TOMI Environmental Solutions (TOMZ) develops and sells hydrogen peroxide–based disinfection equipment, consumables and professional services built around its patented Binary Ionization Technology (BIT) and the SteraMist iHP platform. Revenue mixes capital equipment sales, recurring BIT Solution consumables and growing service/validation contracts (routine and emergency decontamination, IOQ/OQ/PQ), with target end markets in Life Sciences, Healthcare, Food Safety and broad Commercial applications. The company outsources manufacturing, retains IP and design control, and emphasizes recurring “razor/razor‑blade” consumable and service revenue to stabilize cash flow, but remains a small organization (≈20 employees) with material regulatory dependencies (EPA/FIFRA, FDA) and seasonal/long‑lead CES project timing. Recent financials show modest revenue growth ($7.74M in 2024) but widening losses (net loss $4.48M), compressed margins from inventory/receivable reserves, and tight liquidity (cash down to ~$665K in 2024 and ~$569K in mid‑2025).

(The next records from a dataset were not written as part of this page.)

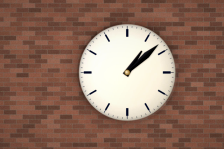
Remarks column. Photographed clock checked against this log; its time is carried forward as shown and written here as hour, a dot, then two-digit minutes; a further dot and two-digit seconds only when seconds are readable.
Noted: 1.08
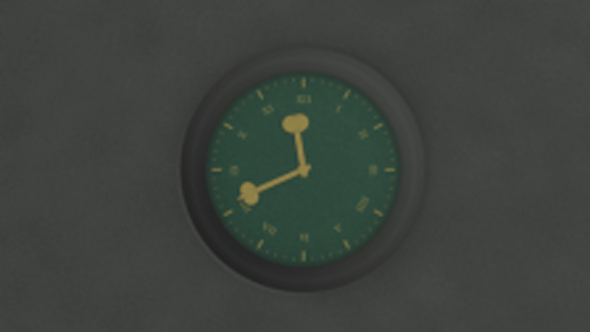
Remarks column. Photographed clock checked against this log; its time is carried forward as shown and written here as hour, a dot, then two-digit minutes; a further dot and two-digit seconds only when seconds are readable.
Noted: 11.41
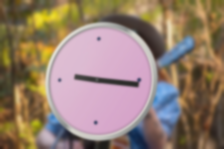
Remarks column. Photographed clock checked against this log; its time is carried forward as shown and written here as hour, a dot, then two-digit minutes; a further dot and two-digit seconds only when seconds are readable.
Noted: 9.16
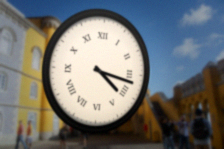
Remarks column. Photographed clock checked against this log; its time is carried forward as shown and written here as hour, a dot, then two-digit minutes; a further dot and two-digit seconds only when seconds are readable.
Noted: 4.17
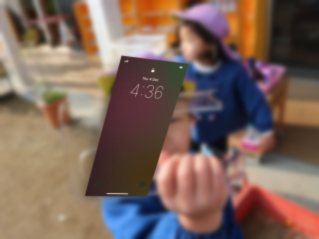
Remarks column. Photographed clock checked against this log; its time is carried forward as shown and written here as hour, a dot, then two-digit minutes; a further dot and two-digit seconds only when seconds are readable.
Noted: 4.36
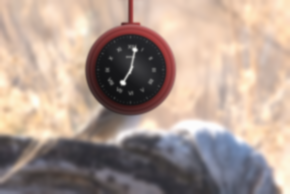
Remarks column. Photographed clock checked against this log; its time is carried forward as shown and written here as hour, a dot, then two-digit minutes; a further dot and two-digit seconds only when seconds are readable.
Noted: 7.02
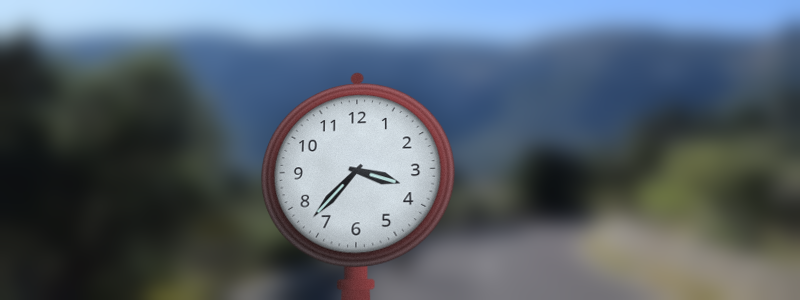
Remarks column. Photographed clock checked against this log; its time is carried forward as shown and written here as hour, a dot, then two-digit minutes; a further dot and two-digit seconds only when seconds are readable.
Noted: 3.37
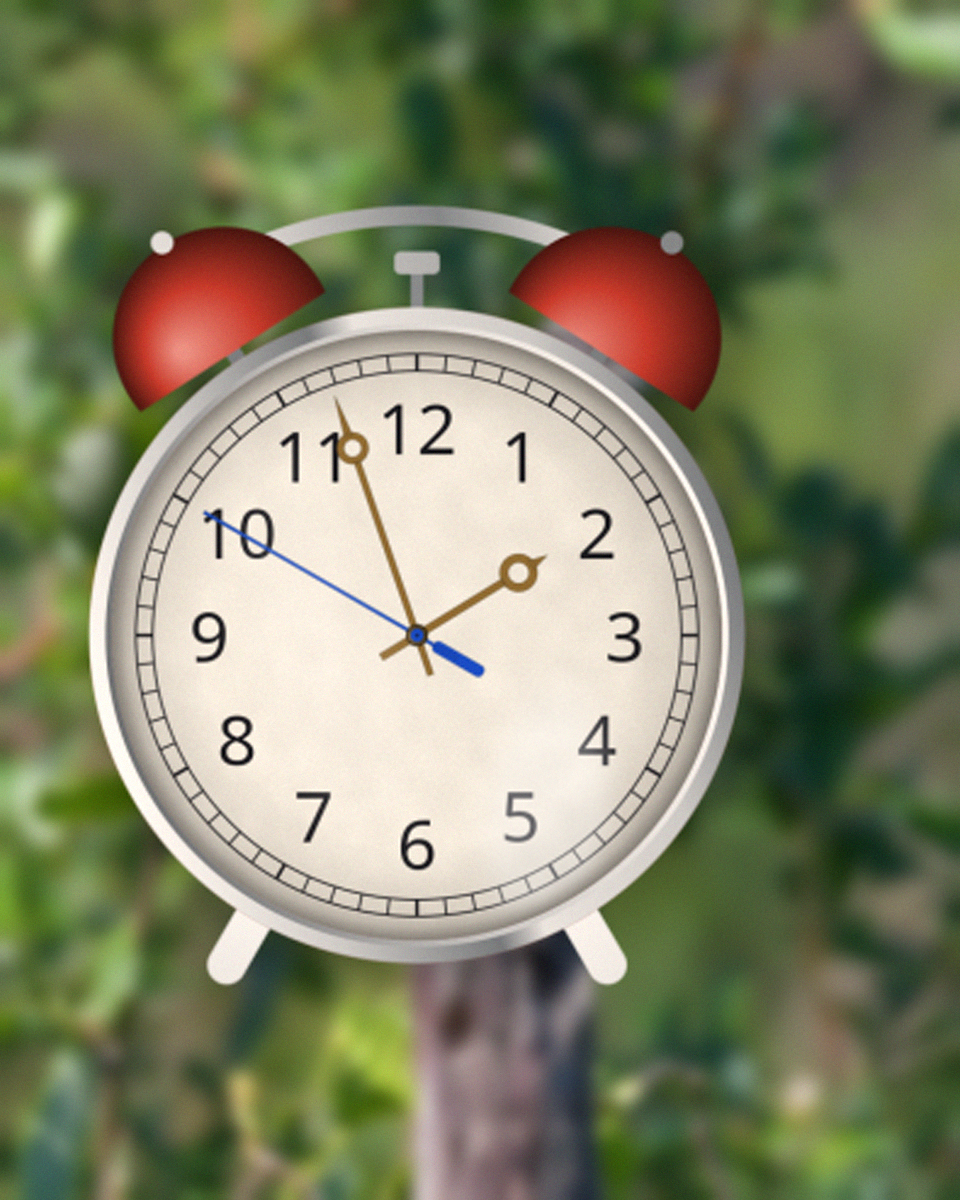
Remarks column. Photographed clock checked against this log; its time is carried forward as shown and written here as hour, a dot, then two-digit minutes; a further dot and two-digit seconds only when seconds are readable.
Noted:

Given TOMI’s size, industry and liquidity pressure, executive pay is likely tilted toward equity and performance‑linked awards with constrained cash salaries; management disclosed a 30% reduction in executive cash pay and other cost cuts to preserve cash. Performance metrics that will likely drive bonuses and equity vesting include recurring consumable sales and service revenue growth (margin‑rich), CES/SIS order closures and backlog conversion, gross margin improvement, and successful regulatory approvals or OEM partnerships. The company’s reliance on convertible debt and need for frequent capital raises means equity‑based compensation is used both to conserve cash and align executives with shareholder dilution outcomes; the spike in interest and financing costs (convertible notes, 12% programs noted in 2025) makes dilution and conversion price outcomes material to pay value. Low absolute R&D spend and a small headcount suggest executive incentives will prioritize commercial deployments and partner expansion over heavy product R&D milestones.
As a small, thinly traded industrials/chemicals company with visible event drivers, insider trades can move price and are often informative: material events include EPA registrations/List Q designations, large CES/SIS contract awards, OEM/distribution partnerships and financing rounds (convertible note issuances and conversions). Management and directors are subject to Section 16 reporting and short‑swing rules, and the company’s frequent financings and going‑concern disclosures increase the likelihood of blackout periods and reliance on 10b5‑1 plans; watch insider sales around announced financings or conversions and purchases during tight cash periods as potential confidence signals. Because material nonpublic information (e.g., regulatory approvals, large customer installs, bid wins) can be highly value‑moving, expect strict trading restrictions and clustered insider activity around public disclosures; low float amplifies the market impact of any insider buying or selling.